May Wright Sewall was a social reformer committed to the causes of women's rights, education, and world peace. She was passionately involved in the woman's suffrage movement. Besides her work as a social reformer, she also founded the Girls' Classical School in Indianapolis along with her second husband. She was active in the American Peace Society in her later years.
Feminist social reformer Barbara Deming started her career as a firebrand journalist, writing for publications such as the New Yorker and Vogue. Obsessed with the works of Gandhi, she later started campaigning for peace and civil rights, and also formed Money for Women. She was also an open lesbian.
Annie Turner Wittenmyer is remembered for his association with the temperance movement and for supplying medical aid and food to soldiers during the Civil War. Widowed in her youth, she devoted her entire life to relief work and even headed the Iowa State Sanitary Commission.
Social reformer and civil rights activist Lugenia Burns Hope is remembered for launching the social welfare association Neighborhood Union, dedicated to the upliftment of Black women. She had also worked to secure equality for Black soldiers during World War I. She was later named to the Georgia Women of Achievement.
Welfare worker Lizzie Black Kander is best remembered for penning a popular cookbook, The Settlement Cookbook, which helped her raise funds for her Milwaukee settlement house and had sold over a million copies by the 1970s. She also worked to offer vocational training to women and children.
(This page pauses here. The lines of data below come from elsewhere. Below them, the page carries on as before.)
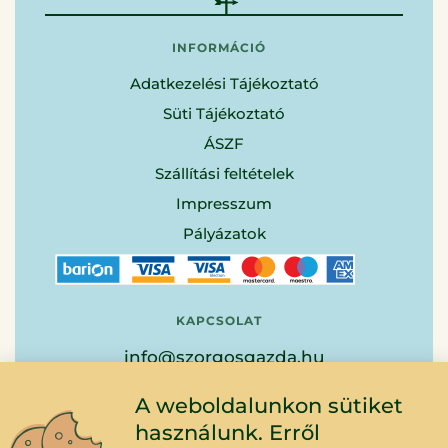
INFORMÁCIÓ
Adatkezelési Tájékoztató
Süti Tájékoztató
ÁSZF
Szállítási feltételek
Impresszum
Pályázatok
KAPCSOLAT
info@szorgosgazda.hu
+36-20-522-9904
A weboldalunkon sütiket
használunk. Erről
Elizabeth Sanderson Haldane was a Scottish philosopher, biographer, author, nursing administrator, suffragist, and social welfare worker. In 1920, Haldane became the first woman to serve as a Justice of the Peace in Scotland. A popular figure, Elizabeth Haldane is also remembered for her friendship with famous personalities like Queen Alexandra, George Meredith, and Matthew Arnold.
Reformer Caroline Severance is best known for establishing women’s clubs in the US. A champion for women’s rights and women’s suffrage, she was also an abolitionist. Along with her husband, she formed the Independent Christian Church. She was also the first female to join the Parker Fraternity Course.